Extract provided.

Begin

Federal Court of Appeal

Brink v Canada, 2024 FCA 43: This case addresses whether immigration fees violate section 15 of the Charter. The appellants (Brink and Yang) filed a statement of claim for a proposed class action based on two categories of fees: the $500 fee charged to foreign nationals seeking permanent residence status under section 303(1) of the Immigration and Refugee Protection Regulations and the $100 (refundable) fee charged to applicants for citizenship under section 32 of the Citizenship Regulations. The appellants argued that both sets of fees violated section 15(1) of the Charter, since they discriminated on the basis of national or ethnic origin or one of several analogous grounds such as citizenship, birth, or place of birth. The Federal Court struck their claim, finding that it disclosed no reasonable cause of action.

The Federal Court of Appeal (the “Court”) ultimately agreed with the Federal Court that the claim should be struck. The Court held that place of birth was not a ground of discrimination in this instance since the relevant distinction made by the two fee categories was the seeking of permanent residency and citizenship – irrespective of where the applicant was born. The Court noted that this was unlike the situation in Veffer v Canada (Minister of Foreign Affairs, 2007 FCA 247, which involved discrimination based on a specific birthplace (Jerusalem). The Court also reiterated that “people born abroad” is not a discrete and insular group who have suffered historical disadvantage, such that they could qualify as an analogous ground of discrimination. Similarly, the Court emphasized that the concept of national or ethnic origin is distinct from “being born abroad.”

End

Stated task 1. Under section 32 of the Citizenship Regulations, what fee does the case summary say was charged to applicants for citizenship?
Stated task 2. Rewrite the part of the case summary starting with "Brink v Canada, 2024" and going on through "cause of action.", substituting "plaintiffs" for "appellants".
Rely on the case summary alone for what follows.

Dataset.
Begin

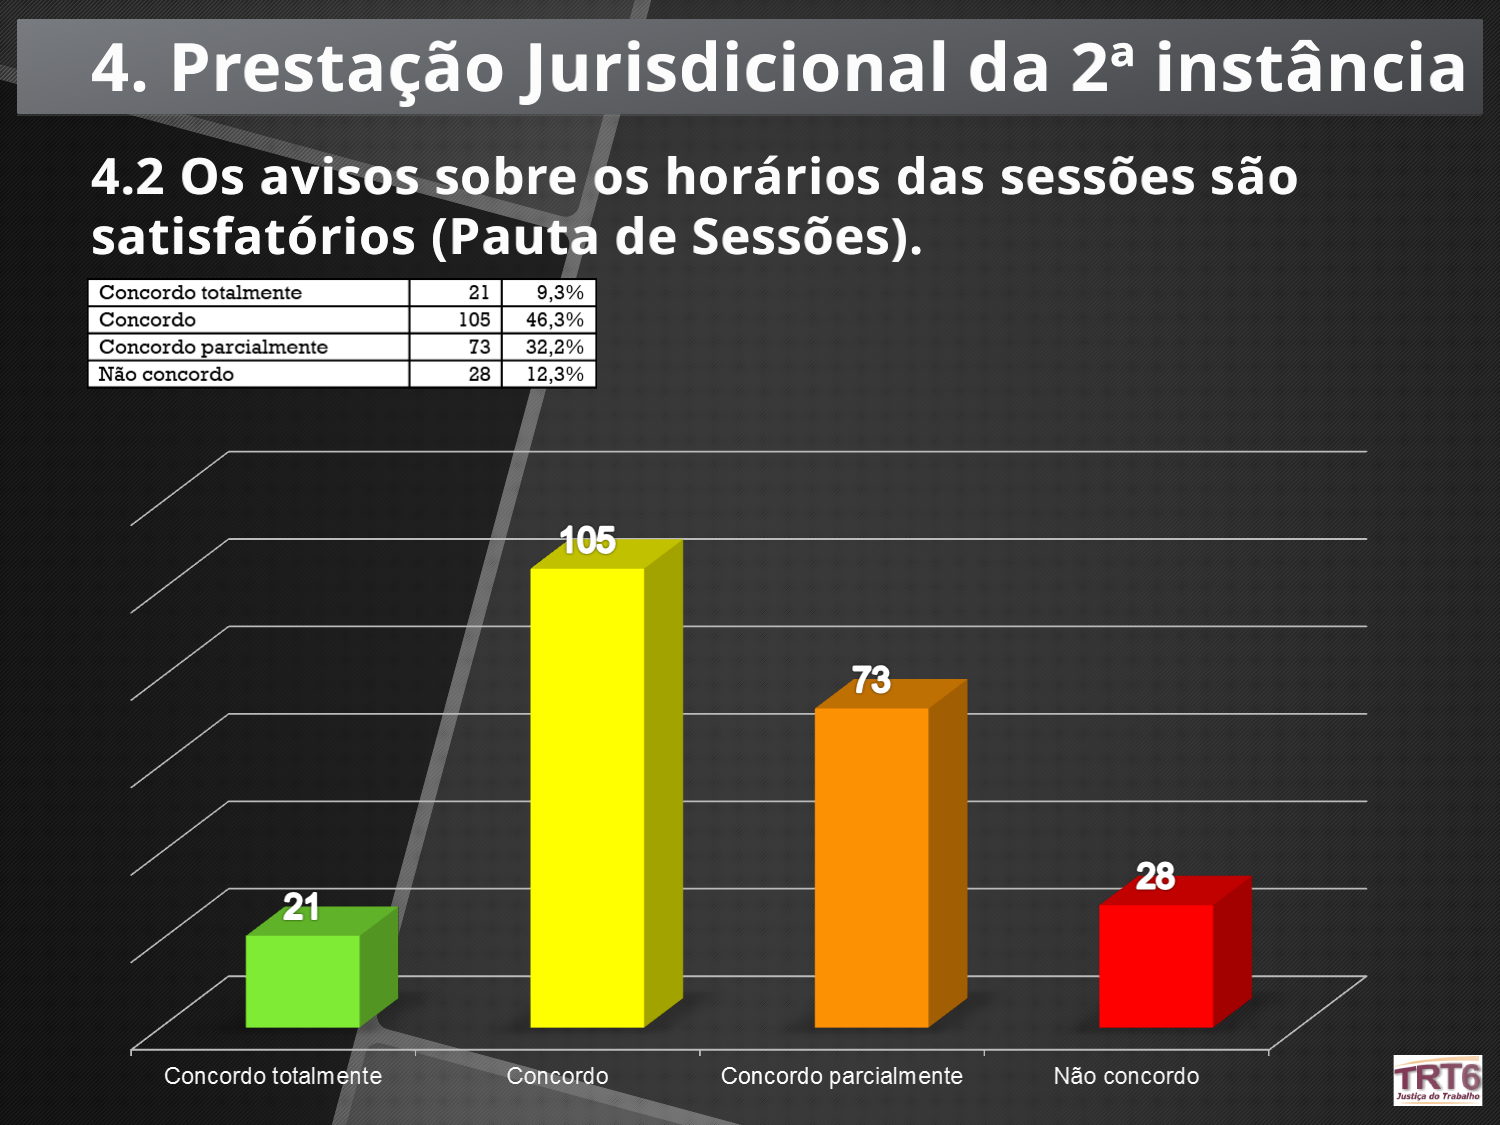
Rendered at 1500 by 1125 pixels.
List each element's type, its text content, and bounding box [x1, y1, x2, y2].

picture [87, 273, 597, 399]
picture [1440, 1055, 1483, 1106]
text_box 4. Prestação Jurisdicional da 2ª instância [77, 18, 1500, 113]
text_box 4.2 Os avisos sobre os horários das sessões são satisfatórios (Pauta de Sessões). [77, 137, 1447, 272]
text_box [18, 19, 1482, 114]
chart [60, 414, 1440, 1115]
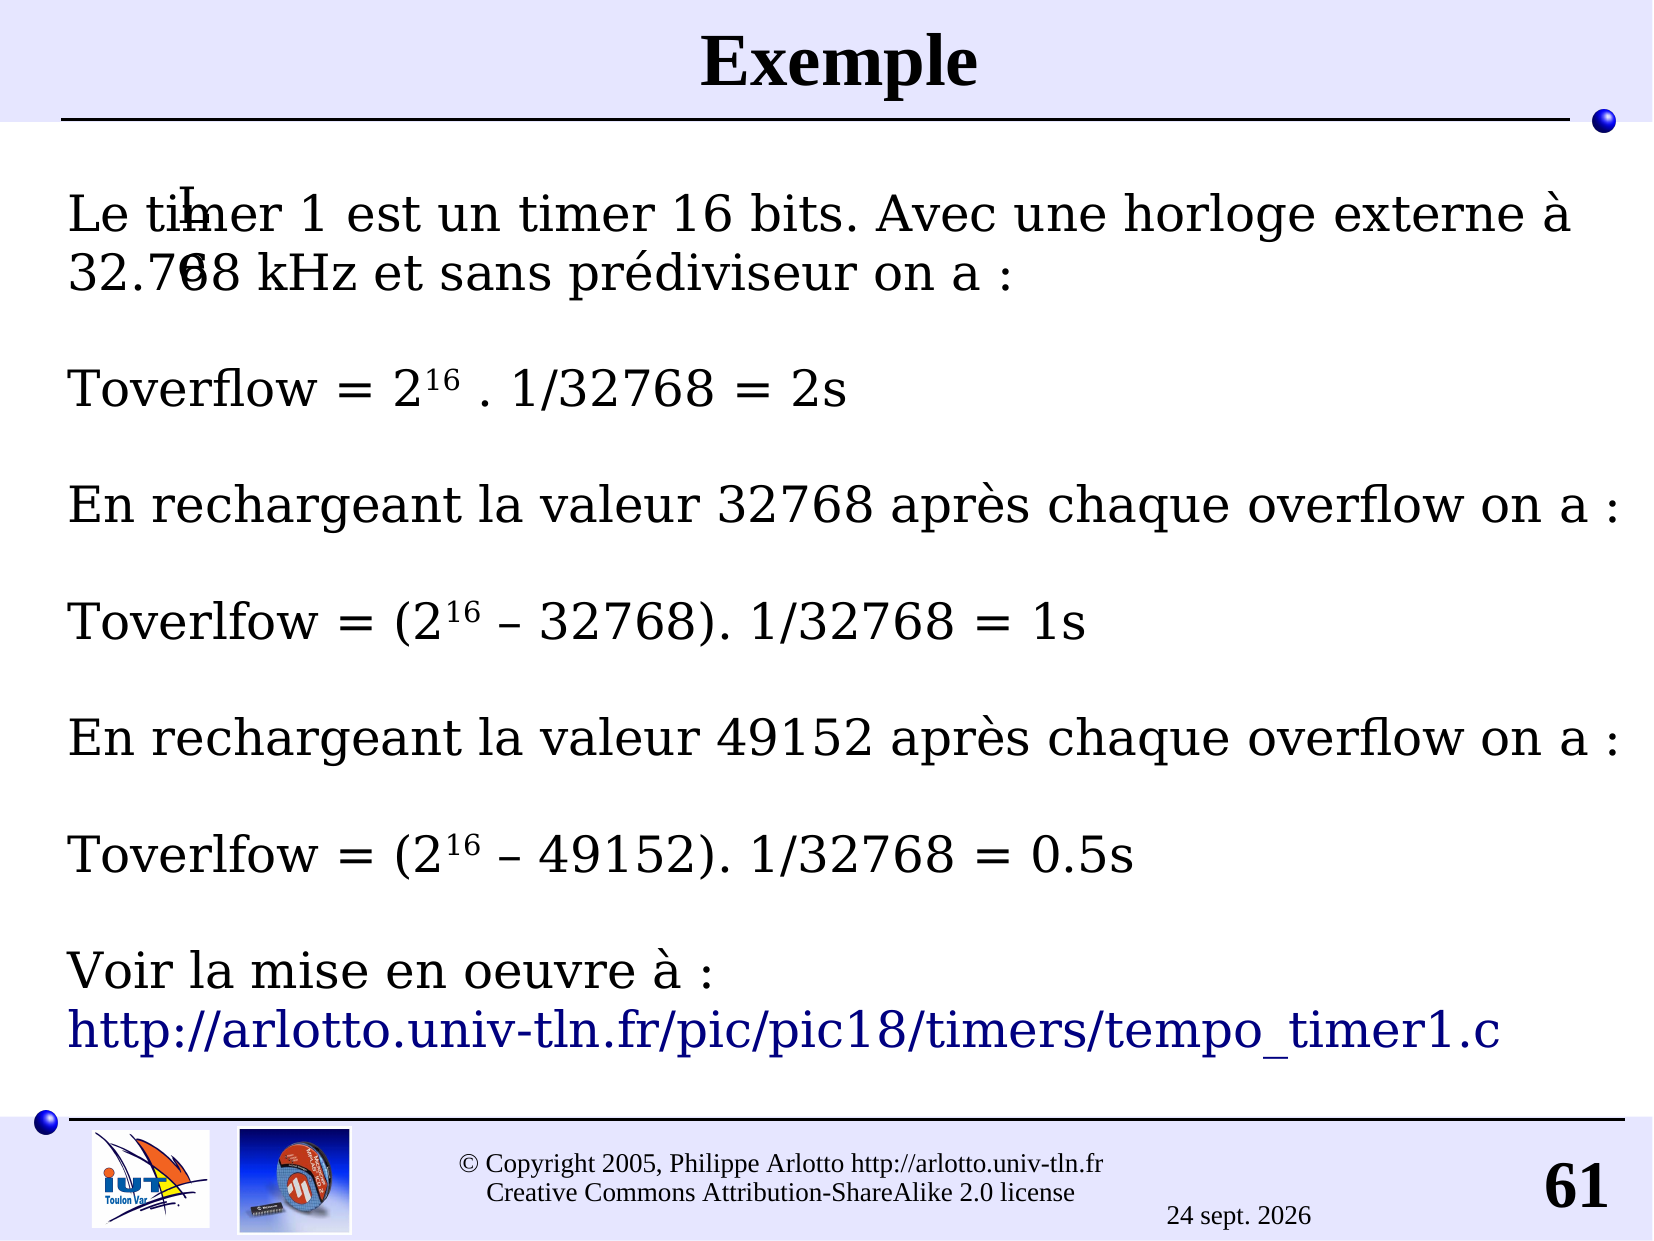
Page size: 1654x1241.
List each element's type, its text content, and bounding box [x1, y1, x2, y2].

title Exemple [95, 14, 1585, 107]
picture [237, 1126, 352, 1235]
text_box Le timer 1 est un timer 16 bits. Avec une horloge externe à 32.768 kHz et sans prédiviseur on a : Toverflow = 216 . 1/32768 = 2s En rechargeant la valeur 32768 après chaque overflow on a : Toverlfow = (216 – 32768). 1/32768 = 1s En rechargeant la valeur 49152 après chaque overflow on a : Toverlfow = (216 – 49152). 1/32768 = 0.5s Voir la mise en oeuvre à : http://arlotto.univ-tln.fr/pic/pic18/timers/tempo_timer1.c [67, 185, 1625, 1122]
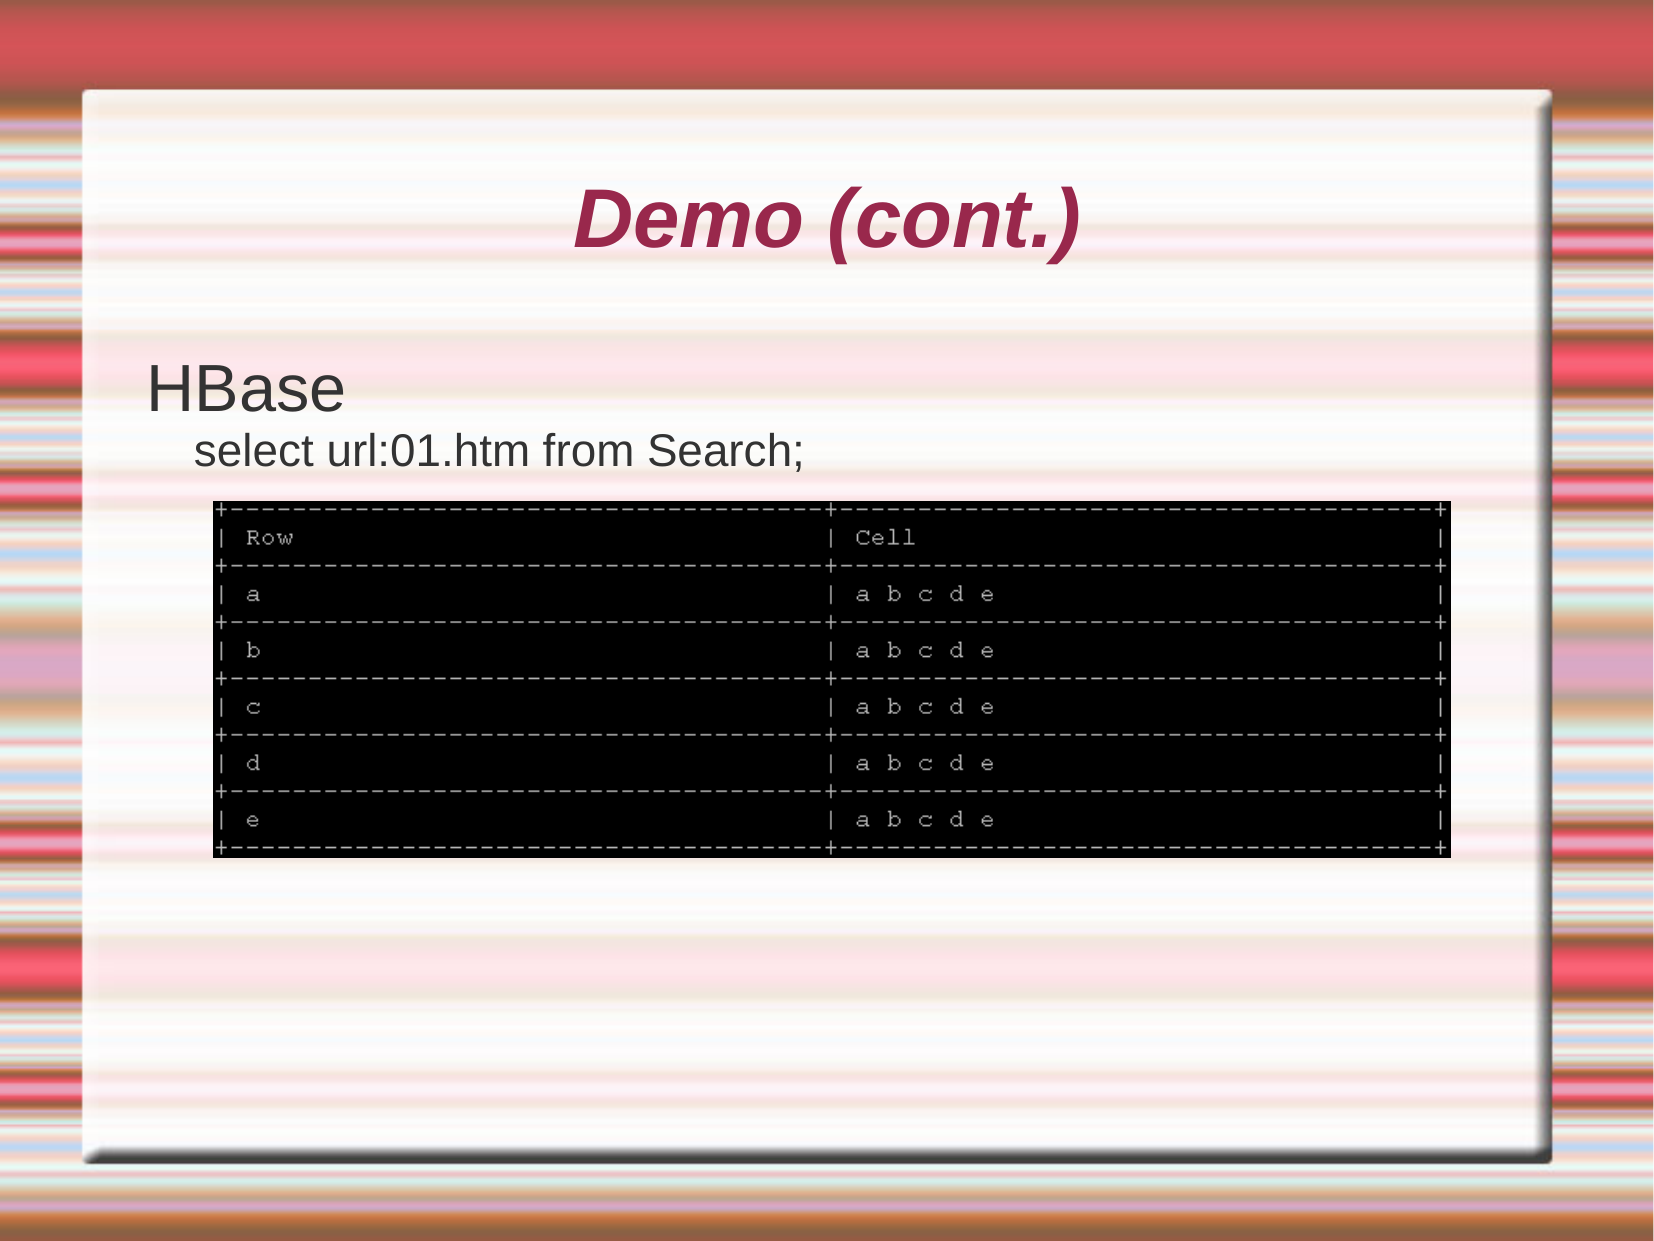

End

Final result 1. A $100 fee, which is refundable.

Final result 2.
Brink v Canada, 2024 FCA 43: This case addresses whether immigration fees violate section 15 of the Charter. The plaintiffs (Brink and Yang) filed a statement of claim for a proposed class action based on two categories of fees: the $500 fee charged to foreign nationals seeking permanent residence status under section 303(1) of the Immigration and Refugee Protection Regulations and the $100 (refundable) fee charged to applicants for citizenship under section 32 of the Citizenship Regulations. The plaintiffs argued that both sets of fees violated section 15(1) of the Charter, since they discriminated on the basis of national or ethnic origin or one of several analogous grounds such as citizenship, birth, or place of birth. The Federal Court struck their claim, finding that it disclosed no reasonable cause of action.